The panchayat has only one bank branch, of PSU Canara Bank, opened in Pudur village two years ago. And the only ATM machine in the panchayat region is inside the branch office, which makes it accessible only during banking hours.
“After the currency crisis last week, the ATM was filled only on last Saturday. However, we have had no issues while distributing currency at the counter,” said branch manager Siva Prakash.
Most of those who turned up to exchange notes are farmers and daily wagers. Although many in the village got notes of Rs 2,000, they felt it wasn’t enough and difficult to spend.

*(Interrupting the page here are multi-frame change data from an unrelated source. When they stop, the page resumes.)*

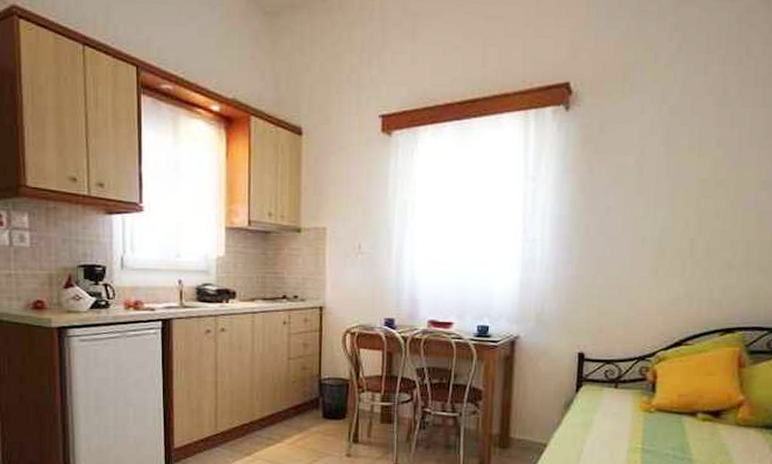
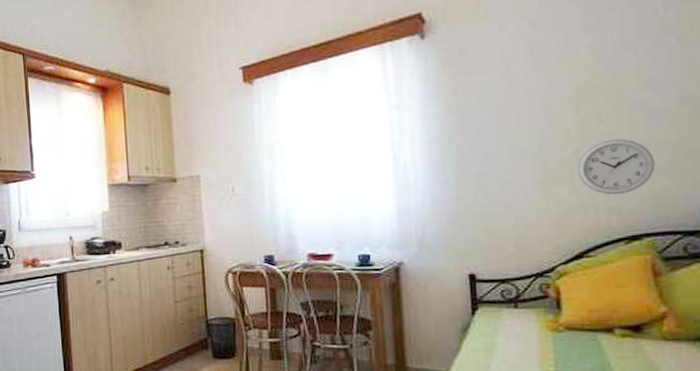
wall clock: none [689,234,757,289] -> present [577,138,655,195]

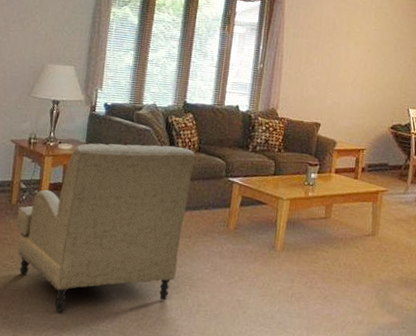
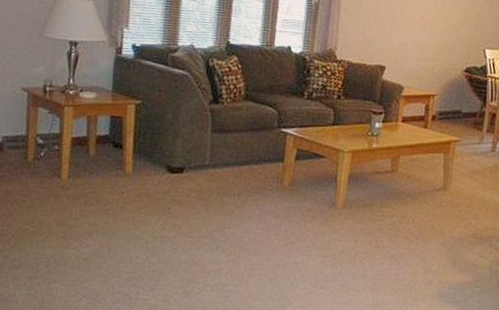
armchair: present [16,143,195,312] -> none [35,90,242,280]

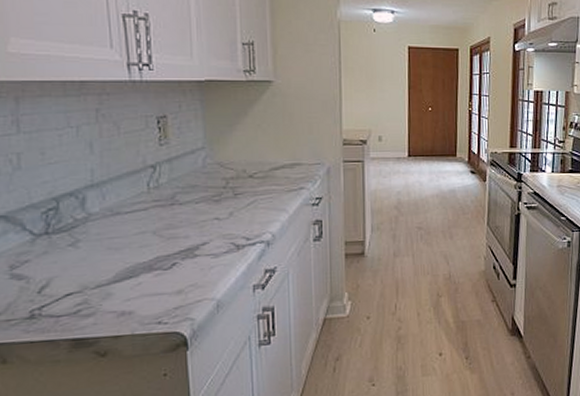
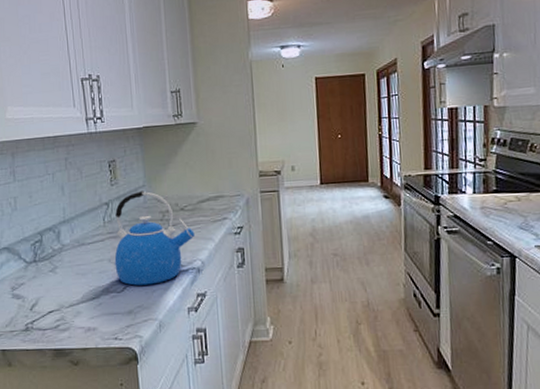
kettle: none [161,153,265,262] -> present [114,190,195,286]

Farmers have stopped hiring as they cannot pay workers in Rs 500 notes.
“The land owner has asked me not to report as his farm,” said Seethammal, a daily wager, who has not gone to work since Thursday.
Traders at the panchayat junction say business is down, although many of them do accept the scrapped notes.”People don’t have smaller notes, many are yet to get the first Rs 2,000 note, so they come with the scrapped currencies,” said trader Jyothi Kumar. “I have no option but to accept them. I can exchange the notes later but if I turn them down now, I would lose business.”
Yet, trader A Harichandran welcomes the decision to scrap the notes. “It is a good move and some big people will fall in the crackdown against black money,” he said. “But the government should have ensured the supply of smaller notes. Then, the common man would have supported the move.”